Given that $x^*$ are optimal solutions to $$\min_{x \in \mathbb{R}^n} f(x) + \lambda\|x\|_0$$ for $\lambda > 0$ and that $$f^* = \min_{x \in \mathbb{R}^n} f$$ is finite and $\phi(\lambda) = min\{\|x^*\|_0 \ \text{ for an optimal solution } \|x^*\|_0 \}$, show that $\phi(\lambda)$ is a non-increasing function.
I've already shown that for $\lambda > f(0) - f^*$, $x^*=0$ is the unique minimizer and thus $\phi(\lambda) = 0$ is non-increasing for $\lambda > f(0) - f^*$. But I'm not sure how to show that for $0 < \lambda \leq f(0) - f^*$. My gut feeling is to use contradiction by assuming $0 < \lambda_2 < \lambda_1 \leq f(0) - f^*$, assume $\phi(\lambda_1) > \phi(\lambda_2)$ and then arrive at a contradiction, but so far hasn't worked.

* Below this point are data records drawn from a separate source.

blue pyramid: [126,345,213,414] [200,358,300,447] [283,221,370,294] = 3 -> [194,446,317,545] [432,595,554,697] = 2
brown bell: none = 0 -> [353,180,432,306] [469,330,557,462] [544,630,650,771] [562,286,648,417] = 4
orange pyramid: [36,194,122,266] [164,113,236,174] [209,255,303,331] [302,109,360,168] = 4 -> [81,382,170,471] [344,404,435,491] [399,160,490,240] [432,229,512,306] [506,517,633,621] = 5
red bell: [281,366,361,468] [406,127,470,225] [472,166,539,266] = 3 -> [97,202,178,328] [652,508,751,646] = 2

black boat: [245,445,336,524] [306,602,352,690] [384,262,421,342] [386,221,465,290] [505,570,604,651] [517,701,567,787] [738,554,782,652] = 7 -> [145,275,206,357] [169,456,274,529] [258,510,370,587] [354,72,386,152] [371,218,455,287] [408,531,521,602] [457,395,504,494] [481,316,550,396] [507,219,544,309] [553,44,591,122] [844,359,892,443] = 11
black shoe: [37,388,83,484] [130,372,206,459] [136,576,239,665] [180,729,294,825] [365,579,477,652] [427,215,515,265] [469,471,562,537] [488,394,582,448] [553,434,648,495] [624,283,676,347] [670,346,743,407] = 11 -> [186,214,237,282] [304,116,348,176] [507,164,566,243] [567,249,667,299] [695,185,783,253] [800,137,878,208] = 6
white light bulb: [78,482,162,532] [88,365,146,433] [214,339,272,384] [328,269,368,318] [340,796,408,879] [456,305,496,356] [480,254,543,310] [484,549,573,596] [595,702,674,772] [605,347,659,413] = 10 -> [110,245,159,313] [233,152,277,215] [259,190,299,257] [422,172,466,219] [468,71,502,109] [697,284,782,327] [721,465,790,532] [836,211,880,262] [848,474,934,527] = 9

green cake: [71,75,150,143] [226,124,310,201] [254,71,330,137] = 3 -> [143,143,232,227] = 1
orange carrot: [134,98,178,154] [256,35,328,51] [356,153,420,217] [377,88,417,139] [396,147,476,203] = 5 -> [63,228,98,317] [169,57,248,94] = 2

Any hints or suggestions will be much appreciated!
There is a general approach that works for any non-negative penalty, not just $\|\cdot\|_0$
Fix any $ \lambda\geq 0$ and any $\epsilon>0$. Let $x^*_{\lambda}$ and $x^*_{\lambda+\epsilon}$ be minimizers for the problem with $\lambda$ and $\lambda+\epsilon$ respectively. Then: $$ \left(f(x^*_{\lambda})+\lambda\|x^*_{\lambda}\|_0\right)+\epsilon\|x^*_{\lambda+\epsilon}\|_0 \leq \left(f(x^*_{\lambda+\epsilon})+\lambda\|x^*_{\lambda+\epsilon}\|_0\right)+\epsilon\|x^*_{\lambda+\epsilon}\|_0 $$ $$ =f(x^*_{\lambda+\epsilon})+(\lambda+\epsilon)\|x^*_{\lambda+\epsilon}\|_0 \leq f(x^*_\lambda)+(\lambda+\epsilon)\|x^*_\lambda\|_0 $$ Rearranging, we find $\|x^*_{\lambda+\epsilon}\|_0\leq \|x^*_\lambda\|_0$. Hence, $\phi$ is non-increasing.